President Biden’s “national climate advisor” worked closely with Big Tech and news organizations, to suppress facts about climate change, fossil fuels, and the acreage, raw materials and mining required for wind, solar and battery power. Meta (Facebook), YouTube, pre-Musk Twitter and other companies routinely help to deplatform, demonetize and censor anyone contesting crisis-promoting claims.

The Intergovernmental Panel on Climate Change “summaries for policy makers” often misrepresent scientific findings and advance frightening but unsupported scenarios about Earth’s future climate. The IPCC also ignores studies that demonstrate how increased atmospheric carbon dioxide improves plant growth and wildlife habitats, how climate has changed repeatedly throughout Earth’s history, and that eliminating fossil fuels would result in extensive ecological damage from wind, solar, battery and transmission line mining and installations.

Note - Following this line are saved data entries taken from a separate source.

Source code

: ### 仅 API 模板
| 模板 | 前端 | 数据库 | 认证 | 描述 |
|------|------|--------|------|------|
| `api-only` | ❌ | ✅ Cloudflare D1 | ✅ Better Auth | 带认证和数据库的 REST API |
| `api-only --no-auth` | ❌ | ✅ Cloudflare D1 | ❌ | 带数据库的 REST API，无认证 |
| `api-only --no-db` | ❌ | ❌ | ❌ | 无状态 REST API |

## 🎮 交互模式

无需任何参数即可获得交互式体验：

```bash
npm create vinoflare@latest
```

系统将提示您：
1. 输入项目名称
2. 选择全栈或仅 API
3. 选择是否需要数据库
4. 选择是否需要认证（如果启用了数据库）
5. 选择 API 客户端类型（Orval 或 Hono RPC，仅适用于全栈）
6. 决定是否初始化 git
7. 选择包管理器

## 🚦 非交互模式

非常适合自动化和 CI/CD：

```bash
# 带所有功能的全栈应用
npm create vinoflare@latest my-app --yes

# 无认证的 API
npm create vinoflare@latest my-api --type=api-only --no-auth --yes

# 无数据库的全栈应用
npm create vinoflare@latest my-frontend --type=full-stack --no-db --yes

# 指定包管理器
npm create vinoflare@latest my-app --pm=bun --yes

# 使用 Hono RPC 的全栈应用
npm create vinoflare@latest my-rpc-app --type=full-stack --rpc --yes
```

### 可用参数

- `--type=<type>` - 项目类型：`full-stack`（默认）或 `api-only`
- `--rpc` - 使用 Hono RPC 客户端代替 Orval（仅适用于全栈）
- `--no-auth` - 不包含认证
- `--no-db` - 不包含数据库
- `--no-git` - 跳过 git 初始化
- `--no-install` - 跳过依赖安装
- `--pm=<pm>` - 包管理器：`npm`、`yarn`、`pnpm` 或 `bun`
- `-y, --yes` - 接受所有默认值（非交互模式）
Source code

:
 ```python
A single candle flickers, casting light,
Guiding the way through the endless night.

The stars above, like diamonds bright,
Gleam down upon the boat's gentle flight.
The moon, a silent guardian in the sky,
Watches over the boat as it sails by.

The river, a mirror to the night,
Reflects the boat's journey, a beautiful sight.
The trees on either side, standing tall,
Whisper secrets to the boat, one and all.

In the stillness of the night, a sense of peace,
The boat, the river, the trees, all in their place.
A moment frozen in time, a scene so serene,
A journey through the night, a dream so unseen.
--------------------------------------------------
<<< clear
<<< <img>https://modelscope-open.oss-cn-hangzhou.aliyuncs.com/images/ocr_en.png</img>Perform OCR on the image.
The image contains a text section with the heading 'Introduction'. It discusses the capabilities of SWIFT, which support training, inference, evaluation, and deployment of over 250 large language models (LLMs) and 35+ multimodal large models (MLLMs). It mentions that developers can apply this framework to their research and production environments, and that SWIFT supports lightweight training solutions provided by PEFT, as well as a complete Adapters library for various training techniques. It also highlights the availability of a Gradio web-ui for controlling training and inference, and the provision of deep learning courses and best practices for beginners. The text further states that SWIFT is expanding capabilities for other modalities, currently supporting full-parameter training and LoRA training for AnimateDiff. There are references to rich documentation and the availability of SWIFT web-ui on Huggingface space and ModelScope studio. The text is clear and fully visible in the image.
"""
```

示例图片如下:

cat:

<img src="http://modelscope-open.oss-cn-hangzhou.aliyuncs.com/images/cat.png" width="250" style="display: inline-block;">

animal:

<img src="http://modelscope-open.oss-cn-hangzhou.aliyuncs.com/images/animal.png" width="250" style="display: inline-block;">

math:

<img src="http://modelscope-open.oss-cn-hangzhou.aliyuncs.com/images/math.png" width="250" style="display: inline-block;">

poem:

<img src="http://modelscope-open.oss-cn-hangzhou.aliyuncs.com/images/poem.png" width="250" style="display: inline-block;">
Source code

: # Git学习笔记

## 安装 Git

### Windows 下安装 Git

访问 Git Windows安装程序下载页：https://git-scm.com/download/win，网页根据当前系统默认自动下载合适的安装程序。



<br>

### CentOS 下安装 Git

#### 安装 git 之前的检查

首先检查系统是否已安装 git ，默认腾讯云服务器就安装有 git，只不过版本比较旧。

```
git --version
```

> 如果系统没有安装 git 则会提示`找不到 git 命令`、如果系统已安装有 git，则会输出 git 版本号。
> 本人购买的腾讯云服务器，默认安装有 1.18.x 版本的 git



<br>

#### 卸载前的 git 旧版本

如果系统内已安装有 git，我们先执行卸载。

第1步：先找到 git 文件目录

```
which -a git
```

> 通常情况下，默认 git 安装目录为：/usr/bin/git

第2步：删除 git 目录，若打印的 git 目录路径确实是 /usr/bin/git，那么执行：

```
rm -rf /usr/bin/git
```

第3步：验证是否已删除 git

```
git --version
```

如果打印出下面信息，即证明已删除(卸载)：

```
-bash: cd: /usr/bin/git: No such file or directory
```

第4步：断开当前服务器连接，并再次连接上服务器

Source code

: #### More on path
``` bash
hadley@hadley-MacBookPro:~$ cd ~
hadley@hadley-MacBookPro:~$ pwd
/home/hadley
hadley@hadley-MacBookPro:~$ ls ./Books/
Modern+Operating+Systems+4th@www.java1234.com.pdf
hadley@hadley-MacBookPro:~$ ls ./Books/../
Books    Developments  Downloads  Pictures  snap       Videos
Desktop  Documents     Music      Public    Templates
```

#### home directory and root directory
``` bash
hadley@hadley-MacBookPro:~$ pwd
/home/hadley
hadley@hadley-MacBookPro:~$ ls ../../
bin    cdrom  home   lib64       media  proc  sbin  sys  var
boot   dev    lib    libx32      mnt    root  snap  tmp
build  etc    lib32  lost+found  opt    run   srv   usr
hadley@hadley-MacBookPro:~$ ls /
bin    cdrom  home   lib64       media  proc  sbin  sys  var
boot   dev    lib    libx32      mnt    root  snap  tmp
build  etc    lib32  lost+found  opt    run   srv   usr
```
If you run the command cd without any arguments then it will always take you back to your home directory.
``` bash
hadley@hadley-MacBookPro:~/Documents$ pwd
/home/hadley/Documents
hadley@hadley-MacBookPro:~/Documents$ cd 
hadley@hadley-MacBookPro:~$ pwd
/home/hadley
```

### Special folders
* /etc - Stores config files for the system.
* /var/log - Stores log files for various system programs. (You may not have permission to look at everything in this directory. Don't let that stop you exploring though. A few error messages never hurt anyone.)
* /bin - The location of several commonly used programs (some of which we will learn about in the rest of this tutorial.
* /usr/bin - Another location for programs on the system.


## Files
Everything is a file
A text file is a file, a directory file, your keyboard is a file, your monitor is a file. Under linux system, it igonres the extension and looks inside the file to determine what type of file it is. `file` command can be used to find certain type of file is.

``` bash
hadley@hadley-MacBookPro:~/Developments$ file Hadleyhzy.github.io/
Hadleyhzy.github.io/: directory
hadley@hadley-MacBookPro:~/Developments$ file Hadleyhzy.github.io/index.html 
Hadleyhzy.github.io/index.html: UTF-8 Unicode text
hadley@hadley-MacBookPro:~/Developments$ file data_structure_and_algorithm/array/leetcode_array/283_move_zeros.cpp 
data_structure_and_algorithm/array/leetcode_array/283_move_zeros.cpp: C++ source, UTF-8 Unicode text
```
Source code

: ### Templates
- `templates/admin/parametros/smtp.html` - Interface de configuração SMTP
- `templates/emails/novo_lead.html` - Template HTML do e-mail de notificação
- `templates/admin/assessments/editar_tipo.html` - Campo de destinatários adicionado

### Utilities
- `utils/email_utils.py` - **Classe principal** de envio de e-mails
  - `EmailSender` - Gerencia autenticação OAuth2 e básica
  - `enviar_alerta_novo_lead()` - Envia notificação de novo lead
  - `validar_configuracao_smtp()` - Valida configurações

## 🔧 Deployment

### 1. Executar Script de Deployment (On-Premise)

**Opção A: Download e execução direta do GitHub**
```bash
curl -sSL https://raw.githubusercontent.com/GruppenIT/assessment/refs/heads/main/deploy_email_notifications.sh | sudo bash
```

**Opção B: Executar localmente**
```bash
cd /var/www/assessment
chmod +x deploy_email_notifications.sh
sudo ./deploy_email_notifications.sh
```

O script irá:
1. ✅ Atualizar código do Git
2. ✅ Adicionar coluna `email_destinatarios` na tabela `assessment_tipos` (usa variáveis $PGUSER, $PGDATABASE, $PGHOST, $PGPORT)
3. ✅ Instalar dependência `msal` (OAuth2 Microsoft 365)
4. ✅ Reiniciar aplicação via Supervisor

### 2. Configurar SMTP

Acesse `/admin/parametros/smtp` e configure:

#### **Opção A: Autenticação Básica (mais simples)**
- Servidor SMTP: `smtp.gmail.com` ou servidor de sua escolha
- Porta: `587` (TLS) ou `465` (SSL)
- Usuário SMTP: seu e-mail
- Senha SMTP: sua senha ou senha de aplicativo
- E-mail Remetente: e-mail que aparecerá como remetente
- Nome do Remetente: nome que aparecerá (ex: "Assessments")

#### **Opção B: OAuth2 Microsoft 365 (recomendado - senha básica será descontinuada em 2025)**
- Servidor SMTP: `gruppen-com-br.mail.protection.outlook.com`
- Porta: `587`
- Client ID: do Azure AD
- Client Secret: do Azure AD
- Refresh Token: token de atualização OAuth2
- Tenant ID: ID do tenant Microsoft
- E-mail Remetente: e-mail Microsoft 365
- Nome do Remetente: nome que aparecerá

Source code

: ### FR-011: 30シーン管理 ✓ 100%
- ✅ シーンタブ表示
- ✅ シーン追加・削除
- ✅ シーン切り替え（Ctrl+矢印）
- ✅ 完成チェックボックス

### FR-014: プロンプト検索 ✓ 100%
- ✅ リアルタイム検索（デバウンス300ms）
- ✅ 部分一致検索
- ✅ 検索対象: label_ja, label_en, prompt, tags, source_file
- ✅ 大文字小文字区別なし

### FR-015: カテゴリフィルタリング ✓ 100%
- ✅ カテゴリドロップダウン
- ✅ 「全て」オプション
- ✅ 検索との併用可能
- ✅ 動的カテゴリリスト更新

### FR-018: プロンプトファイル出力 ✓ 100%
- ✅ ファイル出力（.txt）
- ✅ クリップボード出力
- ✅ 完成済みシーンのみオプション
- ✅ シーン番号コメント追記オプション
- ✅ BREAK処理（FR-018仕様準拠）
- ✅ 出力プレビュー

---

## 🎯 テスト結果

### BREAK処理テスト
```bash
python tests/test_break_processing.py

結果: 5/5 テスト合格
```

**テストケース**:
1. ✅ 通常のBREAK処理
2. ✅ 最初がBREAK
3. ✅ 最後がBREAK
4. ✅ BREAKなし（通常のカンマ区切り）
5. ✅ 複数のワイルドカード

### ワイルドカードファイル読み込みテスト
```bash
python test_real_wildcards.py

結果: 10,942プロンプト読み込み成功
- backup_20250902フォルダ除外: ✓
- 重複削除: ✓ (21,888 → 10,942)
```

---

ChinaIndia and other countries are rapidly expanding their oil, gas and coal use, to improve their economies and lift billions out of poverty. China dominates raw material and “green tech” supply chains, making the West increasingly reliant on China for energy, economy and national defense needs – via Chinese mines, processing plants and factories that operate under minimal standards for pollution control, habitat destruction, and slave and child labor. As a result:

* Nothing the United States, Europe, Canada and Australia do will have any effect on global fossil fuel use or greenhouse gas emissions.

* Western foreign and domestic policy options will be restricted by reliance on adversarial nations for pseudo-renewable energy materials and technologies.

* Prices for energy, goods and services will skyrocket, because every megawatt of wind and solar must be duplicated with backup batteries or generators.

* Politicians and bureaucrats – egged on by loud, often violent mobs – will increasingly dictate our energy consumption, living standards, home sizes, vacations, and what we can eat, drink, drive and buy.

These are the real existential threats to democracy, society, humanity and planet. Parents, voters, legislators and judges concerned about our future must take action now to stop this insanity.

Paul Driessen is senior policy advisor for the Committee For A Constructive Tomorrow (www.CFACT.org) and author of books and articles on energy, climate change, environmental policy and human rights.